Hell, even snapping her neck hadn’t gotten the message through to her.
“Maybe we can ask Hades for help,” he suggested.
Noah snorted. “Have you actually met him?”
“Once.” And it wasn’t an experience he wished to repeat, but desperate men did desperate things.
“Same, and I don’t get the sense that he’s in the business of helping people.”
“I see your point.” Leaning back against the sofa, he scratched his fingers through the stubble along his jaw as he thought. “What if we convincedherto cross the river?”
“Good idea. How do you propose we do that?”
He didn’t miss the sarcasm in his mate’s tone. “I don’t hear you coming up with anything better.”
“I had the witch plan.”
“Like I said.”
“Okay, okay.” Chuckling, Noah held his hands up in surrender. “Getting her across the river is probably the best plan. I don’t think she’s going to volunteer to hop in the boat, but—”
“I could hogtie her.”
Noah snorted out another laugh. “I was going to say that maybe we can trick her.”
Yeah, that would probably be better. “I’m listening.”
“If she thinks you went across, she’d definitely go after you,” Noah mused. “We’d just need to spread the rumor and lie low for a while.”
A good plan in theory, but it had some holes. “I sensed it the minute she arrived in the Underworld. I didn’t know what it meant at the time, but I felt it. I reckon she did, too.”
“So, she’d know if you’d left the village or not.” Noah bobbed his head, but he didn’t look deterred. In fact, he looked downright devious. “Then we won’t stay in the village.”
“Not to burst your bubble, but there’s not anywhere else to go.”
Noah responded with a wicked grin. “That’s not exactly true. I know a place, somewhere she won’t be able to sense you.” He sucked his bottom lip between his teeth and tilted his head. “What do you know about Erebus?”
“Not much,” he answered honestly.
Beyond some rumors and one intensely uncomfortable blackout, he knew next to nothing about the god. He’d heard that Erebus—or Rebes as the townspeople called him—came into the tavern sometimes, but he’d never seen him, let alone met him.

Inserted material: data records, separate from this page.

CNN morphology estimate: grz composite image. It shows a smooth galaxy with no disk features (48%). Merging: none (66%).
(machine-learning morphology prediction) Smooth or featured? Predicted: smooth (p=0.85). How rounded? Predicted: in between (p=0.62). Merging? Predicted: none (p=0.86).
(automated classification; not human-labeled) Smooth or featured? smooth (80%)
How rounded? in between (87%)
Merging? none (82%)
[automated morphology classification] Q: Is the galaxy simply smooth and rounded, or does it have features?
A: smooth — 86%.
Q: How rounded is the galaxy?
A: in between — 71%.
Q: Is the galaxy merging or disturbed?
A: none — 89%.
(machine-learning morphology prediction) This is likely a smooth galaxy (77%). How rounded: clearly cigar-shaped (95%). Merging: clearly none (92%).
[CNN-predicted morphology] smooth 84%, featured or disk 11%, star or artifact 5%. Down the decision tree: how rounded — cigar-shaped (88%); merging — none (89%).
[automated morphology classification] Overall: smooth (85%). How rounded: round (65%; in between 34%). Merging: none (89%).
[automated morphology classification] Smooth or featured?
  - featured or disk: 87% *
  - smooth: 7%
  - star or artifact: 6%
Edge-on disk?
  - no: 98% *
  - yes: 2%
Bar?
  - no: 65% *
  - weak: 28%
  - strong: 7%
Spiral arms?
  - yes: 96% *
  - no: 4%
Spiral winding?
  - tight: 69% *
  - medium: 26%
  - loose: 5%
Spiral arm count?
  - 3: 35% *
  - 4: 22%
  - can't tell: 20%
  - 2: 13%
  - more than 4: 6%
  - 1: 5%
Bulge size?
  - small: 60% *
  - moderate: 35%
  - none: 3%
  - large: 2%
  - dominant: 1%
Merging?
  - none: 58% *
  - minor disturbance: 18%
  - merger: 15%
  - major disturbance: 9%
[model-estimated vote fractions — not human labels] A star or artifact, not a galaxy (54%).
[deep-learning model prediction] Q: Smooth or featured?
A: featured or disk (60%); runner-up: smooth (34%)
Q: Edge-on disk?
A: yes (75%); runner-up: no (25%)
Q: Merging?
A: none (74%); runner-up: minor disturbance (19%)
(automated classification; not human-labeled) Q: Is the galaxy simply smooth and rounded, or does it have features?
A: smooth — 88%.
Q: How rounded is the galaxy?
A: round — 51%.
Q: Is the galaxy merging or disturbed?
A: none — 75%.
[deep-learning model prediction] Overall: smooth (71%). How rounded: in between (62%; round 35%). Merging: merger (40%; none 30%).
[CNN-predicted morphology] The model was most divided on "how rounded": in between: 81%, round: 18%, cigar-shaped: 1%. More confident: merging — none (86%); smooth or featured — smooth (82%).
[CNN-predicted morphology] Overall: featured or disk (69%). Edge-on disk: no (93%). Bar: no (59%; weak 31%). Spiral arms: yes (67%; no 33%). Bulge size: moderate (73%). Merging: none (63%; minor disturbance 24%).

“He lives just outside the village,” Noah explained. “Out past the diner.”
“But there’s nothing past the diner.”
“You’ll see. He’s not going to like it, but I think I can convince him.”
“So, your plan hinges on the help of a temperamental god?” he asked, skepticism creeping into his voice. “Maybe I should just hogtie her.”
“He’ll help.”
It sounded crazy, but if that was what Noah wanted to do, Finn would follow him anywhere. “Okay, how do we contact him?”
“Leave that to me.”
“And you really think this will work?”
“I don’t know,” Noah admitted. “I think it’s all we have right now, though.”